§ Work request
Can you copy out, word for word, the part of the post below on Mayor Adams's psychiatric evaluation policy that runs from "New York City" to "themselves or others."?

New York City Mayor Eric Adams is trying to make it easier for people who appear to have mental illness to be forcibly taken to the hospital. His new policy, announced last week, directs police officers and street outreach workers to transport someone to the hospital for a psychiatric evaluation if they appear to be unable to meet their own basic needs. That’s a shift from the previous standard, which indicated that someone had to pose a threat to themselves or others.

Ayesha Rascoe- NPR- December 4

As I’ve mentioned in the past, the situation with allegedly mentally ill people on the streets of NYC has reached new levels. I have lived and/or worked in the city since 1986. From 1986 to 2021 I have felt scared of an alleged mentally ill person about three times. For the past year or so, that level has more than tripled, with an average of once a month I feel threatened or I see someone else I feel is in danger.

But what do we think about involuntary trip to the psych ward for evaluation?

Does it go against our personal freedoms? Does someone have the right to forcibly take someone off the street because they are acting in a manner which appears off?

Is this a gateway for the ACLU to get involved?

Do we want police and outreach workers getting involved in this?

While you’re thinking about that…

On Tuesday this week, I was on a bus at about 2pm. When I got on the bus on 81st street, I saw someone sleeping on the front seats, but this is a pretty normal occurrence. I sat down and took out my ereader.

§ Entries shown
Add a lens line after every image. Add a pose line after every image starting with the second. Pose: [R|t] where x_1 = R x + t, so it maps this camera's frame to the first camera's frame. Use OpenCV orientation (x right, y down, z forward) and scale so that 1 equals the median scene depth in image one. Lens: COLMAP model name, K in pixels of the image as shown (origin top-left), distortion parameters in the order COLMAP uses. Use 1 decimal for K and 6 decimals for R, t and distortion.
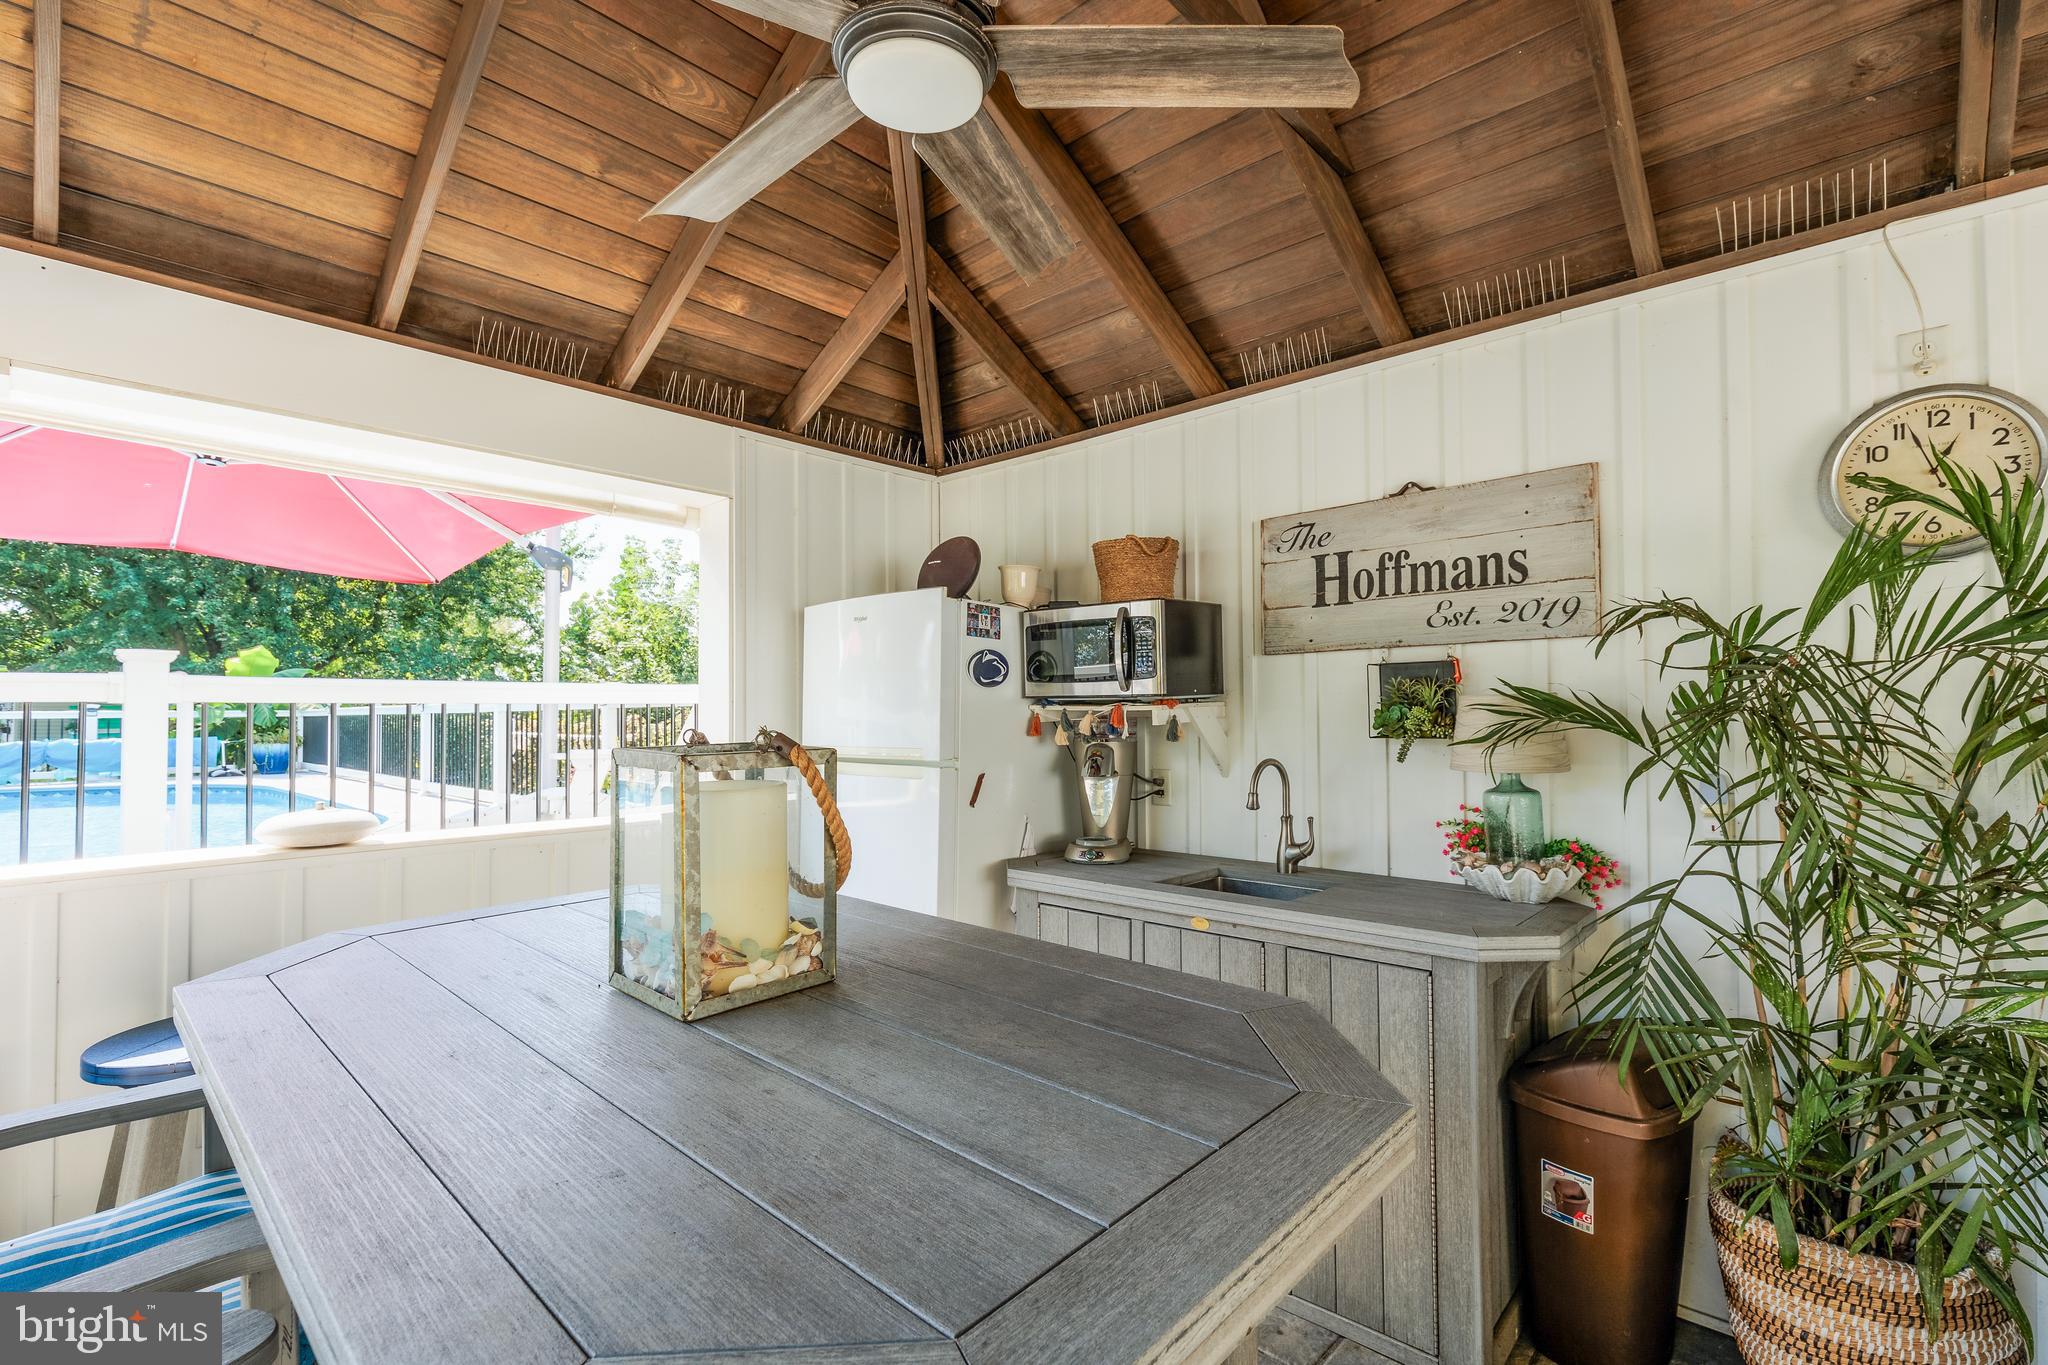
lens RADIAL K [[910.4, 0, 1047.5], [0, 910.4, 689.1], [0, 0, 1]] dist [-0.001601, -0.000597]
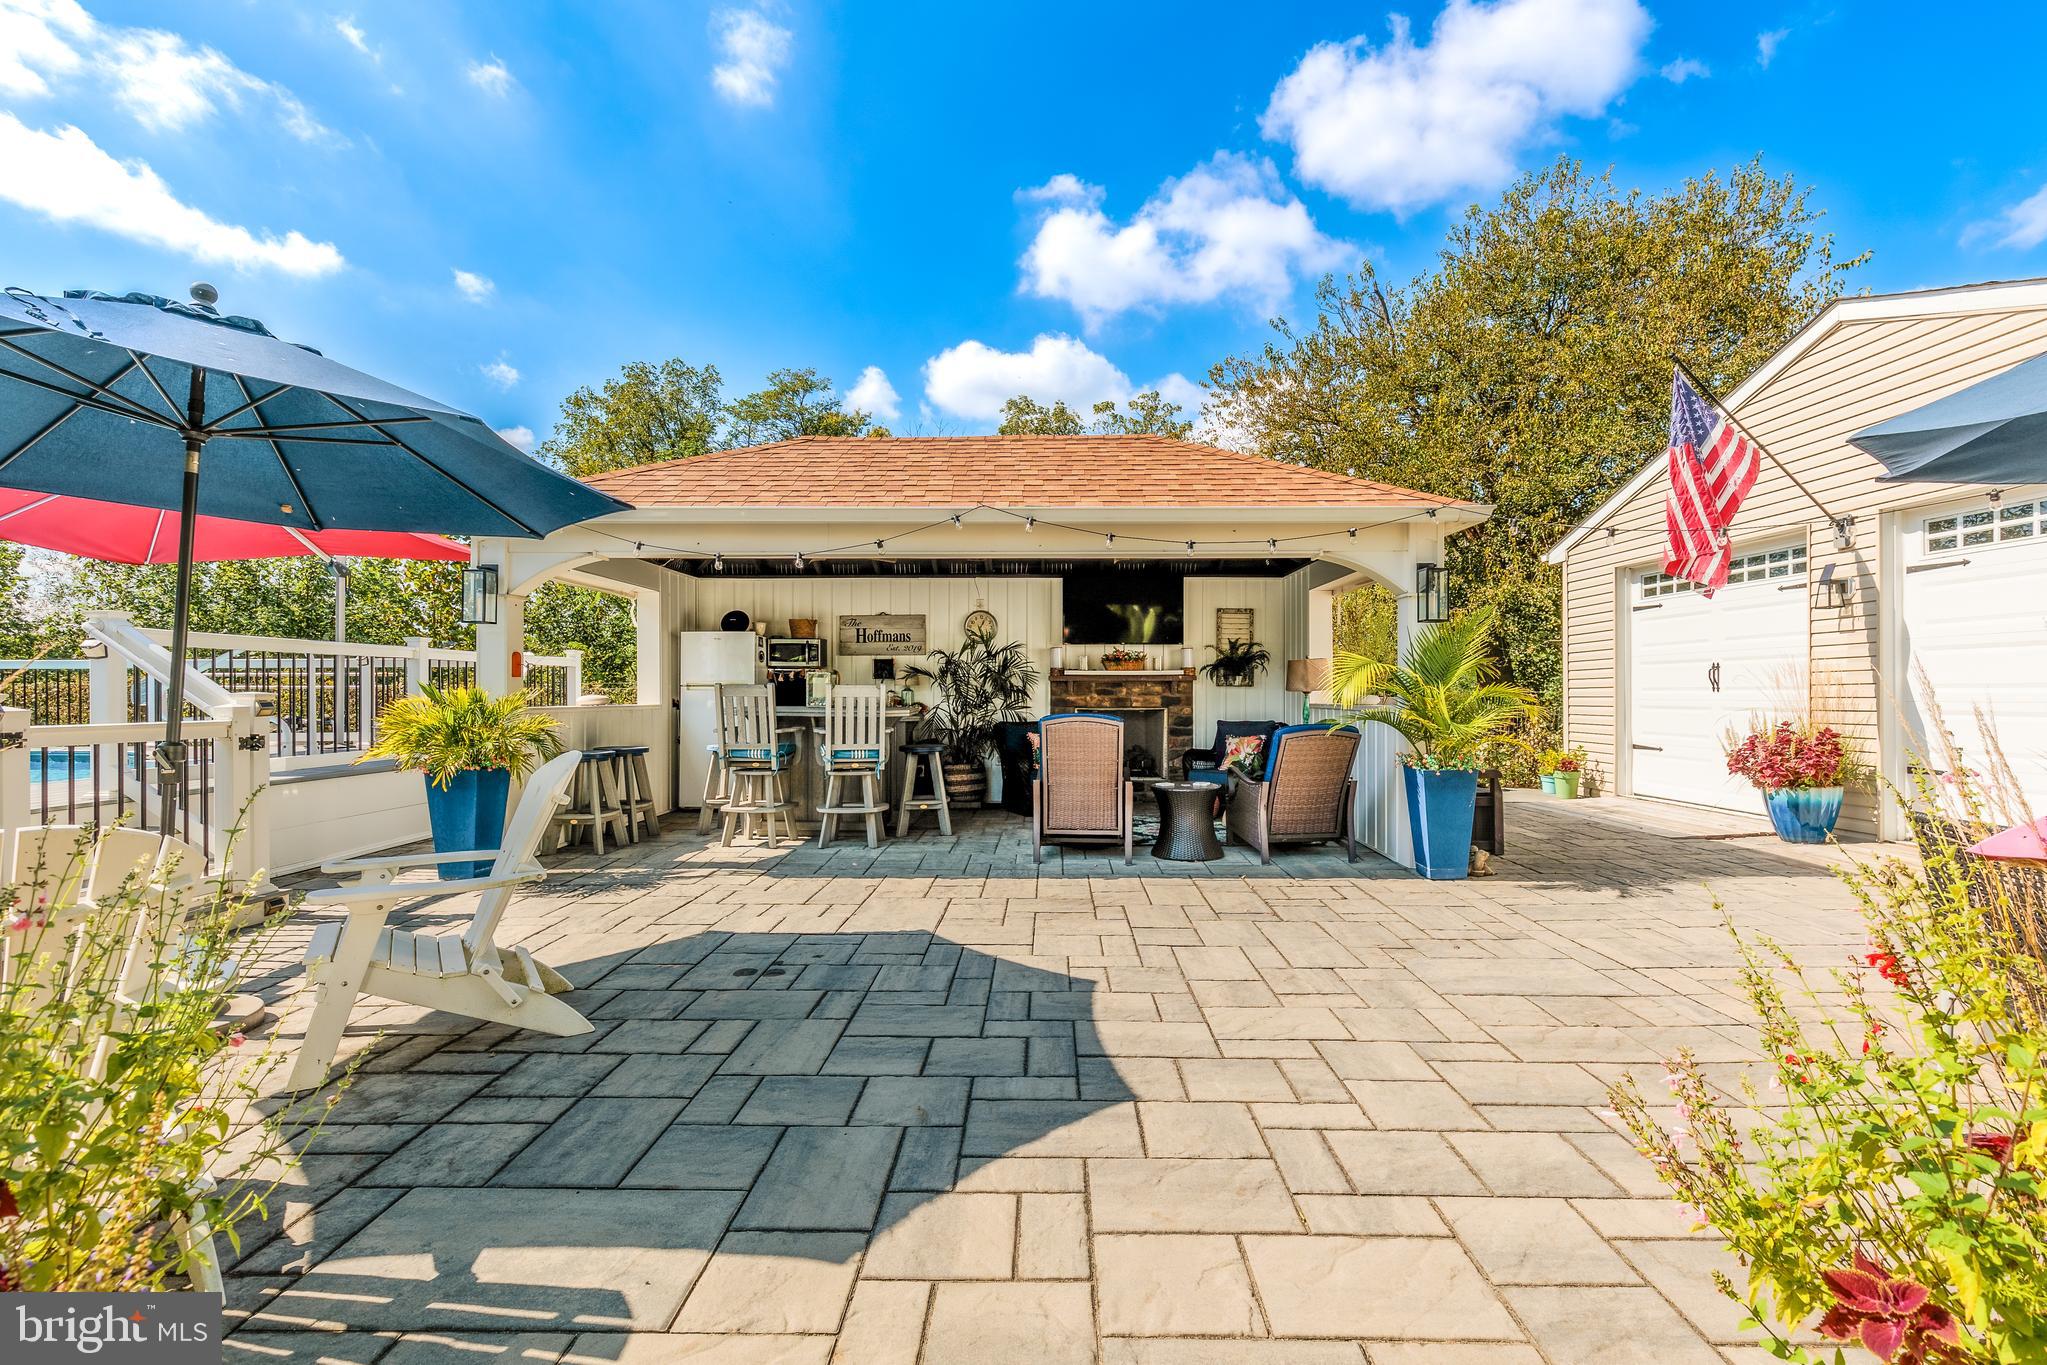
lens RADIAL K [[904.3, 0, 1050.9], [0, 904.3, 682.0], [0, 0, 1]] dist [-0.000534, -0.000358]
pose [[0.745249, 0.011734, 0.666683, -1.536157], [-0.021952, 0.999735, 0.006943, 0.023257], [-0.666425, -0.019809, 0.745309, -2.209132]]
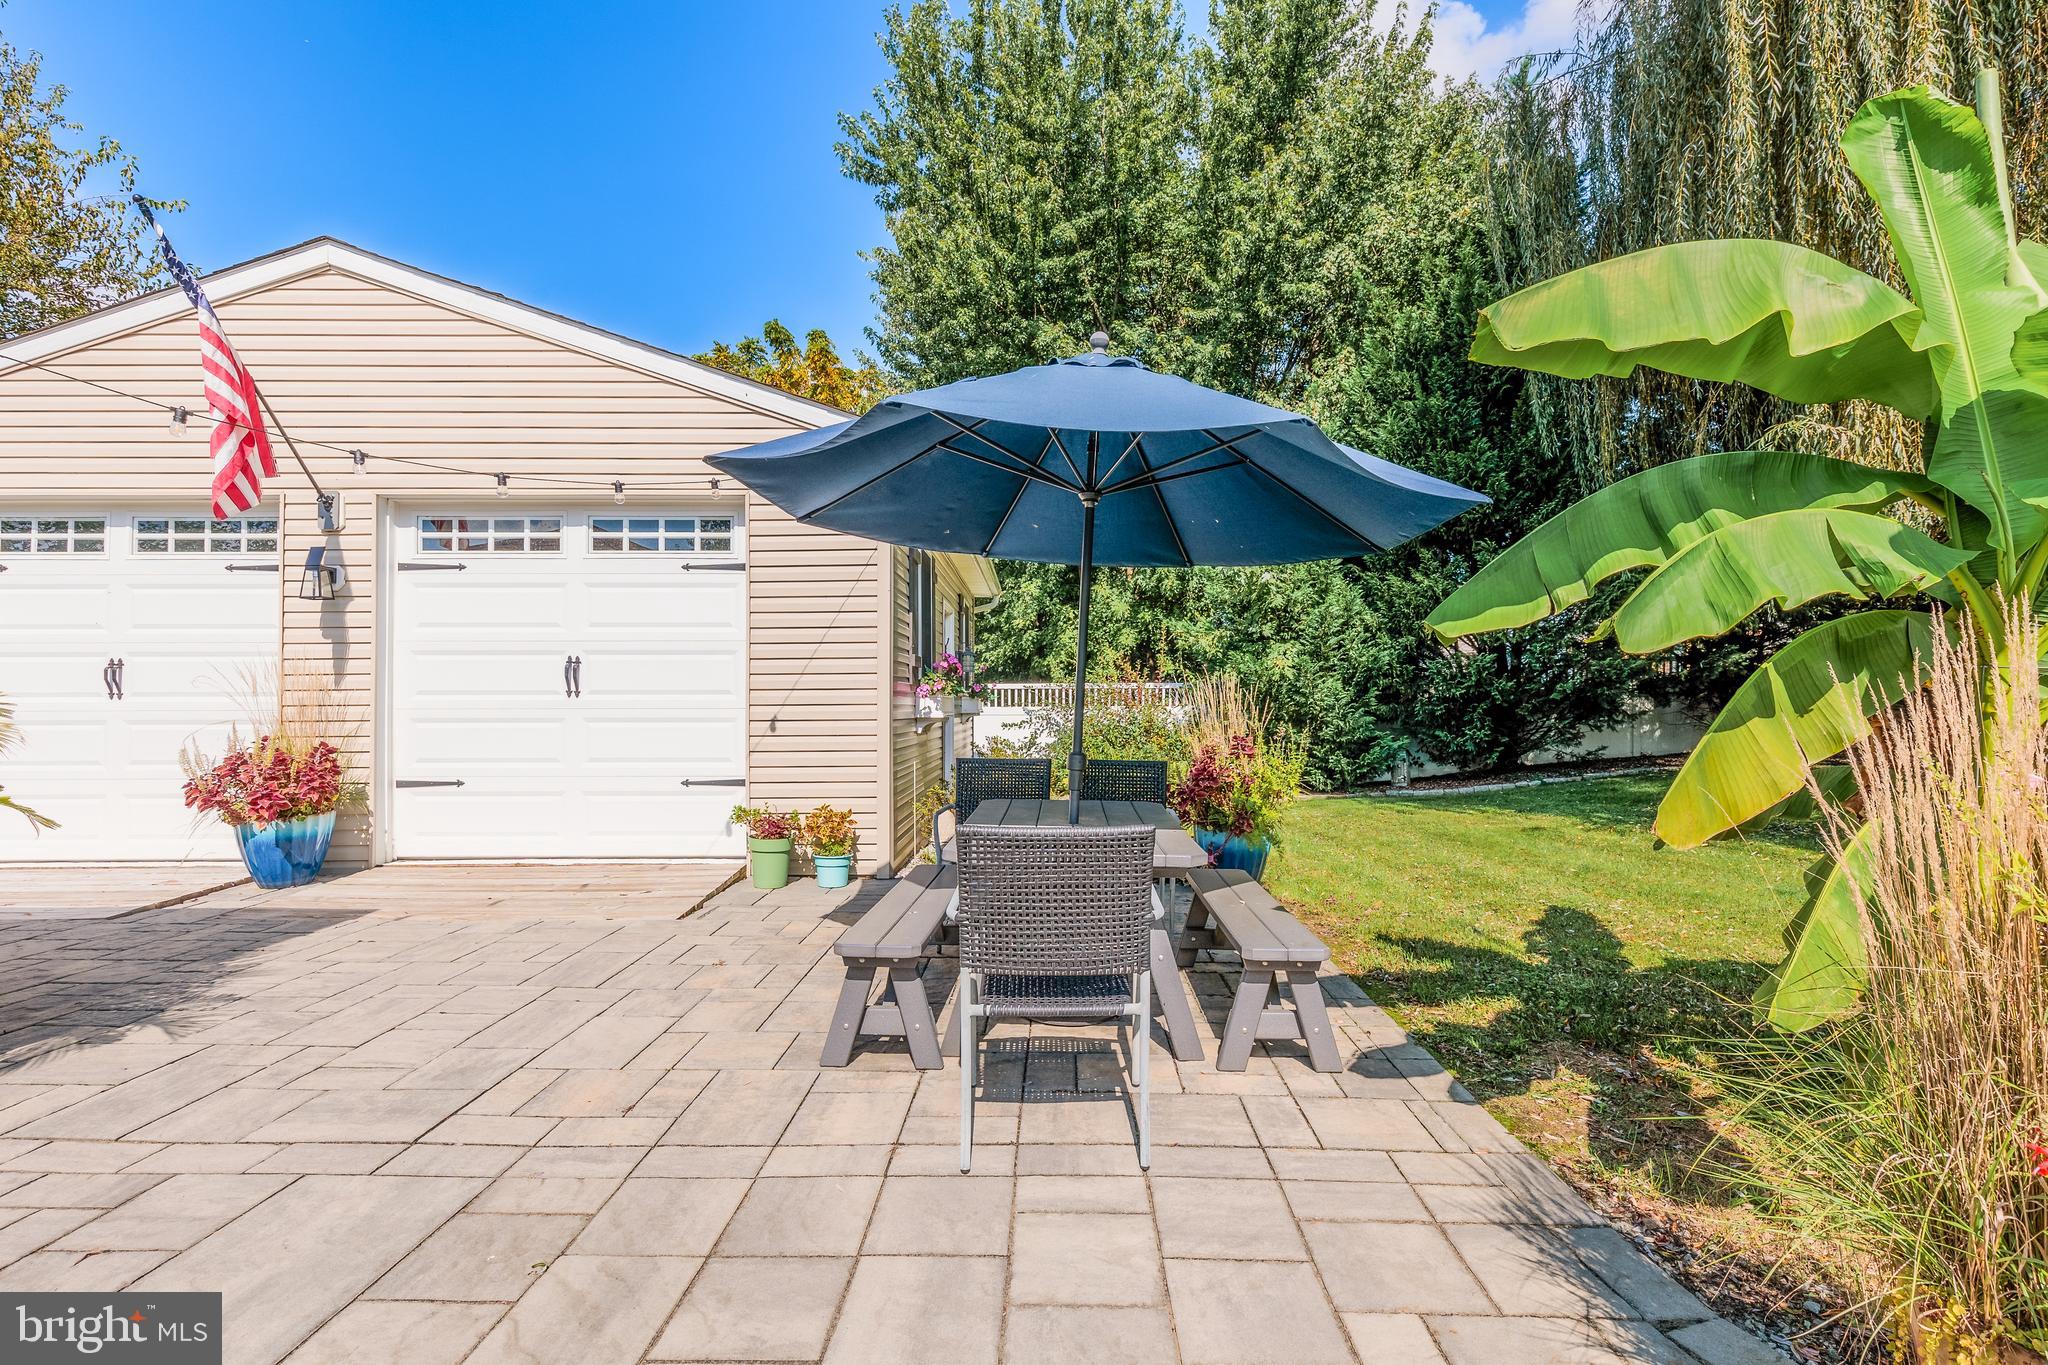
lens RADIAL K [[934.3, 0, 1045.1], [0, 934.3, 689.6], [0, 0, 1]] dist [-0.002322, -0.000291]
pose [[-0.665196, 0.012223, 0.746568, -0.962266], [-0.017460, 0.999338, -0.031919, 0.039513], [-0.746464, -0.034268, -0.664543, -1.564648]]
* * *
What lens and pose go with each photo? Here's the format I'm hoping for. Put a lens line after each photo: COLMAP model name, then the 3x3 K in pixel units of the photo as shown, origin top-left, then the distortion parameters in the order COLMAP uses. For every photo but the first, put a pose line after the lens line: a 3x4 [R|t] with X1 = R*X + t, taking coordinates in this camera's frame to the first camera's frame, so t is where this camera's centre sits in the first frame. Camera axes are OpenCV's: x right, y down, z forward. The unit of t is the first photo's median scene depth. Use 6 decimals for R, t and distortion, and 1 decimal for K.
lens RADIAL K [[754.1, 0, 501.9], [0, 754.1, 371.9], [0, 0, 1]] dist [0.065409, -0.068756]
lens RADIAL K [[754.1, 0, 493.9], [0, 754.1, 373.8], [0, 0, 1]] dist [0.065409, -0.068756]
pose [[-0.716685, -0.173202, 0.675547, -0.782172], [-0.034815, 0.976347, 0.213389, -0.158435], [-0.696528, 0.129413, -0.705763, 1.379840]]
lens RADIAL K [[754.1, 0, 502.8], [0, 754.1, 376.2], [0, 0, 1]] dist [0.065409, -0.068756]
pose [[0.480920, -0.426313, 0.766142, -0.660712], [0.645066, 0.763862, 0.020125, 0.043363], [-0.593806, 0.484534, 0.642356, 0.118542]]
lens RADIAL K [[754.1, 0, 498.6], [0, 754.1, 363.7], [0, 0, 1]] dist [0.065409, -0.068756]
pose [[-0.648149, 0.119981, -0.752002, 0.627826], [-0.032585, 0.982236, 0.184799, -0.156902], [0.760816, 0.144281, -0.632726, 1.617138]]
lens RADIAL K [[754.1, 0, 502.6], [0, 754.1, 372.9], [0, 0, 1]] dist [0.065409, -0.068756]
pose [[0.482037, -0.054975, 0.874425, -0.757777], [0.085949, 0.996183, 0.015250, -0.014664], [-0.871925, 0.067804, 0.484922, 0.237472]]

§ Task response
New York City Mayor Eric Adams is trying to make it easier for people who appear to have mental illness to be forcibly taken to the hospital. His new policy, announced last week, directs police officers and street outreach workers to transport someone to the hospital for a psychiatric evaluation if they appear to be unable to meet their own basic needs. That’s a shift from the previous standard, which indicated that someone had to pose a threat to themselves or others.